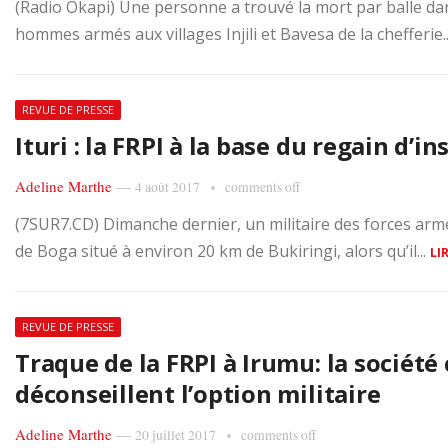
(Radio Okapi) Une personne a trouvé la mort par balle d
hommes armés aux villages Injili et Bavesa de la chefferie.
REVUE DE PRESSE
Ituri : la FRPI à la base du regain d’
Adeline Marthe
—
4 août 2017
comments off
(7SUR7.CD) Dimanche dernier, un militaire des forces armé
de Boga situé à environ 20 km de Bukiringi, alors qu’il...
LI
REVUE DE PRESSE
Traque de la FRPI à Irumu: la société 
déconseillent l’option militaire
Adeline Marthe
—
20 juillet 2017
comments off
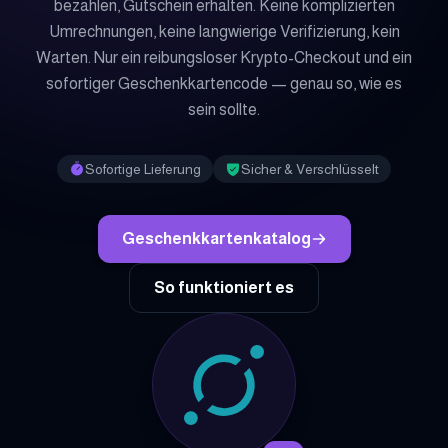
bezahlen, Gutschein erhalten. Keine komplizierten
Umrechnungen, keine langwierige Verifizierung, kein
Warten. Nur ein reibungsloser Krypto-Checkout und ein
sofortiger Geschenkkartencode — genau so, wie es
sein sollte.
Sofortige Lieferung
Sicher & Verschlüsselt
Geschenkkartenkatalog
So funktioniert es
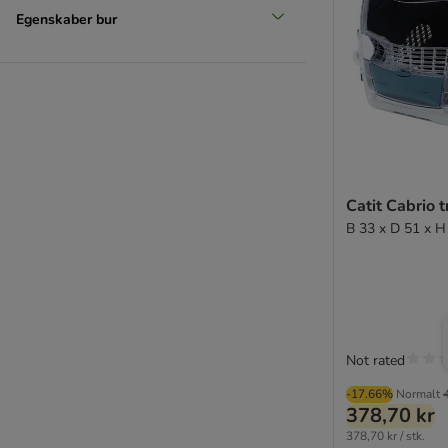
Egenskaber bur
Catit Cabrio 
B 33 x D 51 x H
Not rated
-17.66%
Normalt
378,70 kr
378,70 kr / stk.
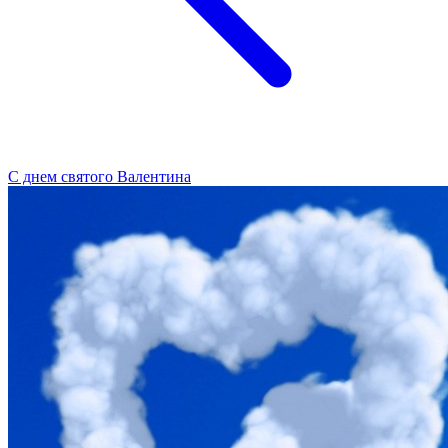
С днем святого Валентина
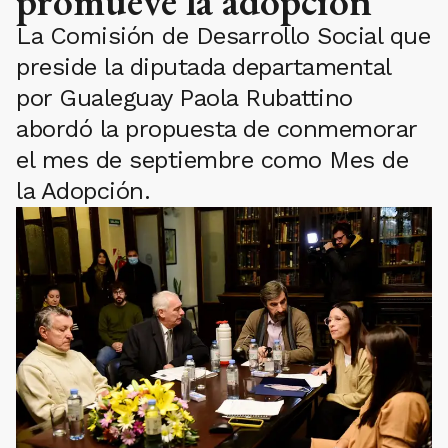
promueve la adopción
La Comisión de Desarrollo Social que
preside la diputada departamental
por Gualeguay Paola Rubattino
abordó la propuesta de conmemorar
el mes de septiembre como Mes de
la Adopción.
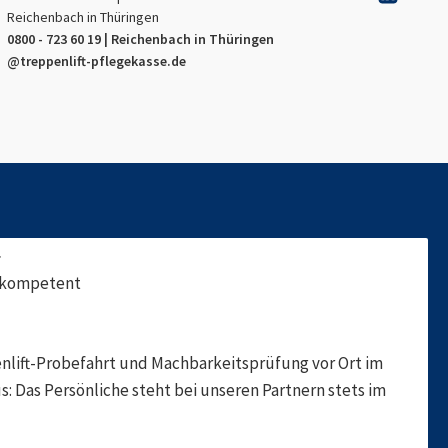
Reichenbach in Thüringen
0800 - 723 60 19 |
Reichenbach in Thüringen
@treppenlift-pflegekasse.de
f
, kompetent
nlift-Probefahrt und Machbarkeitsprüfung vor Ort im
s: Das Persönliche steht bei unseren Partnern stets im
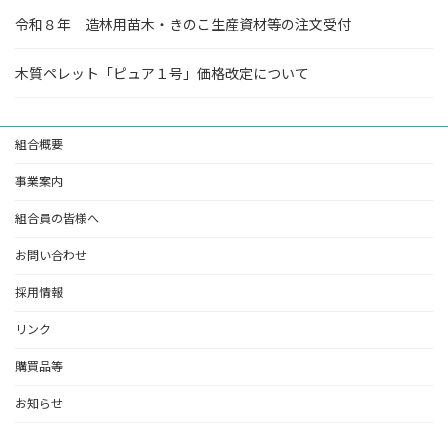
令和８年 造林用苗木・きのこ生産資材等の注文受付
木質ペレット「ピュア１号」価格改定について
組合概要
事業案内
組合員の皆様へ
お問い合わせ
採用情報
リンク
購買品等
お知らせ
* * *
Nothing but the pictures should be left out when the material above is copied.

(Radio Okapi) Une personne a trouvé la mort par balle d
hommes armés aux villages Injili et Bavesa de la chefferie.
REVUE DE PRESSE
Ituri : la FRPI à la base du regain d’
Adeline Marthe
—
4 août 2017
comments off
(7SUR7.CD) Dimanche dernier, un militaire des forces armé
de Boga situé à environ 20 km de Bukiringi, alors qu’il...
LI
REVUE DE PRESSE
Traque de la FRPI à Irumu: la société 
déconseillent l’option militaire
Adeline Marthe
—
20 juillet 2017
comments off
bezahlen, Gutschein erhalten. Keine komplizierten
Umrechnungen, keine langwierige Verifizierung, kein
Warten. Nur ein reibungsloser Krypto-Checkout und ein
sofortiger Geschenkkartencode — genau so, wie es
sein sollte.
Sofortige Lieferung
Sicher & Verschlüsselt
Geschenkkartenkatalog
So funktioniert es
Egenskaber bur
Catit Cabrio 
B 33 x D 51 x H
Not rated
-17.66%
Normalt
378,70 kr
378,70 kr / stk.
С днем святого Валентина
promueve la adopción
La Comisión de Desarrollo Social que
preside la diputada departamental
por Gualeguay Paola Rubattino
abordó la propuesta de conmemorar
el mes de septiembre como Mes de
la Adopción.
Reichenbach in Thüringen
0800 - 723 60 19 |
Reichenbach in Thüringen
@treppenlift-pflegekasse.de
f
, kompetent
nlift-Probefahrt und Machbarkeitsprüfung vor Ort im
s: Das Persönliche steht bei unseren Partnern stets im
令和８年 造林用苗木・きのこ生産資材等の注文受付
木質ペレット「ピュア１号」価格改定について
組合概要
事業案内
組合員の皆様へ
お問い合わせ
採用情報
リンク
購買品等
お知らせ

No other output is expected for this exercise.